Americans United for Life president Charmaine Yoest called attacks on a Virginia ultrasound bill “clear evidence that a powerful abortion lobby is willing to sacrifice women’s health and safety for a radical abortion agenda.”

“The Virginia bill that has passed the Senate and may be considered in the House as soon as this afternoon requires an ultrasound before abortion for the medical safety of the woman,” she said. “Late term abortions and ectopic pregnancies, for example, pose great risks to women’s health and lives. Women given abortion-inducing drugs when pregnant with an ectopic pregnancy have died.”

The Virginia bill also stipulates that the mother be offered an opportunity to view the image and hear the heartbeat. Despite numerous false media reports, the bill does not require any particular kind of ultrasound but provides for the Virginia “standard of care” putting the choice for the kind of test in hands of the patient and doctor.

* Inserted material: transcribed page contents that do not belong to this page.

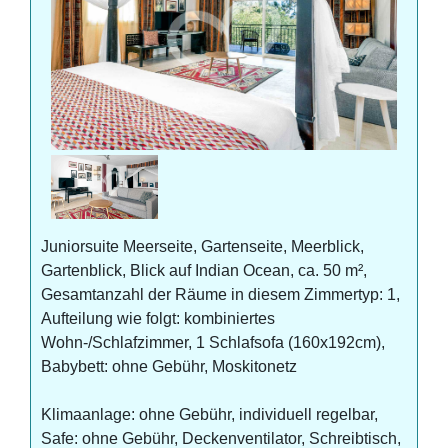
Juniorsuite Meerseite, Gartenseite, Meerblick,
Gartenblick, Blick auf Indian Ocean, ca. 50 m²,
Gesamtanzahl der Räume in diesem Zimmertyp: 1,
Aufteilung wie folgt: kombiniertes
Wohn-/Schlafzimmer, 1 Schlafsofa (160x192cm),
Babybett: ohne Gebühr, Moskitonetz
Klimaanlage: ohne Gebühr, individuell regelbar,
Safe: ohne Gebühr, Deckenventilator, Schreibtisch,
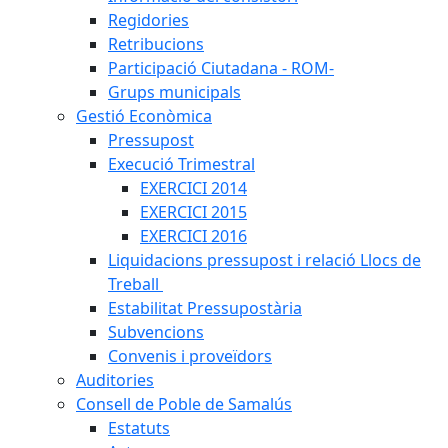
Regidories
Retribucions
Participació Ciutadana - ROM-
Grups municipals
Gestió Econòmica
Pressupost
Execució Trimestral
EXERCICI 2014
EXERCICI 2015
EXERCICI 2016
Liquidacions pressupost i relació Llocs de
Treball
Estabilitat Pressupostària
Subvencions
Convenis i proveïdors
Auditories
Consell de Poble de Samalús
Estatuts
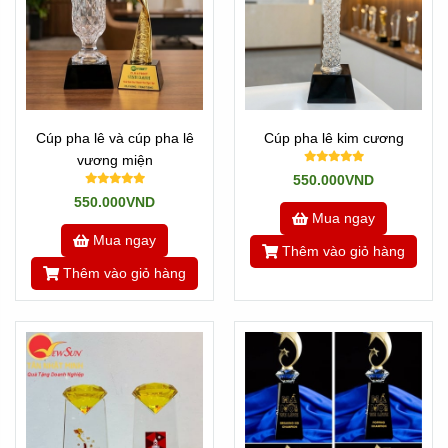
Cúp pha lê và cúp pha lê
Cúp pha lê kim cương
vương miện
550.000VND
550.000VND
Mua ngay
Mua ngay
Thêm vào giỏ hàng
Thêm vào giỏ hàng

“The misinformation in this orchestrated campaign against this life-saving bill is reprehensible,” said Dr. Yoest. “The abortion industry is against any measure that gives women truthful, accurate information about abortion.  There is nothing more accurate, more truthful, than a picture of the woman’s unborn child.  But abortion providers want to hide this information, because their profits depend upon the woman choosing abortion over life.”

“Abortion proponents are arguing against including a basic standard of care in ultrasound requirements,” Yoest said. “It is absolutely false than any invasive ultrasound test is required by this bill. But at stake here is protecting women’s lives from a rush to abortion that may harm them. Informed consent about the status of a woman’s pregnancy and whether she might be harmed should be a concern for all people.”

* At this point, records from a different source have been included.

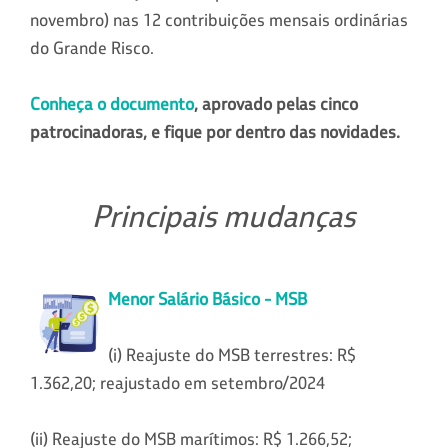
novembro) nas 12 contribuições mensais ordinárias
do Grande Risco.
Conheça o documento
, aprovado pelas cinco
patrocinadoras, e fique por dentro das novidades.
Principais mudanças
Menor Salário Básico - MSB
(i) Reajuste do MSB terrestres: R$
1.362,20; reajustado em setembro/2024
(ii) Reajuste do MSB marítimos: R$ 1.266,52;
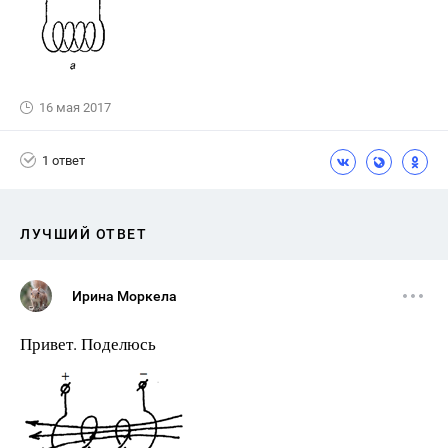
16 мая 2017
1 ответ
ЛУЧШИЙ ОТВЕТ
Ирина Моркела
Привет. Поделюсь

Gene Rudd, MD, an obstetrician-gynecologist and the associate director of the Christian Medical Association, has previously expressed concern that the FDA didn’t require an ultrasound exam with the use of the abortion drug.

“The symptoms that may indicate serious and life-threatening problems after taking this drug are difficult even for some physicians to recognize, much less for a patient to have to figure out at home,” Rudd explained. “The FDA belatedly emphasizes that ‘health care providers should be vigilant for patients with undiagnosed ectopic pregnancies as this condition may be missed by physical examination and ultrasound.”

“The truth is that ultrasound does actually help diagnose ectopic pregnancies in many cases, yet the agency decided to drop its initial requirements for ultrasound after politicians knocked on their door,” Rudd added.

In April 2004, an Ohio woman sued an Akron abortion business saying that the chemical abortion she was given has left her unable to become pregnant.

According to the Akron Beacon Journal newspaper, Dana Powell, 30, filed a lawsuit against the Akron Women’s Center for Choice abortion business. The suit also names abortion practitioner Raymond Robinson and a staff member. Powell’s lawsuit says she had cramping and bleeding associated with an October 2002 pregnancy and went to the abortion business. Staff there told her the pregnancy was not problematic.

According to the Journal, Powell took the first drug to kill the baby and then suffered severe cramping after taking the Cytotec drugs to expel the dead baby from her uterus. The abortion facility told her to take a second Cytotec pill and call back the next day.

The newspaper reports that Powell’s condition grew worse over the next month until she was forced to go to Akron City Hospital. Hospital staff diagnosed her with a ruptured ectopic pregnancy in the left fallopian tube, leaving her unable to conceive. Powell’s lawsuit says the abortion business failed to properly detect the ectopic pregnancy.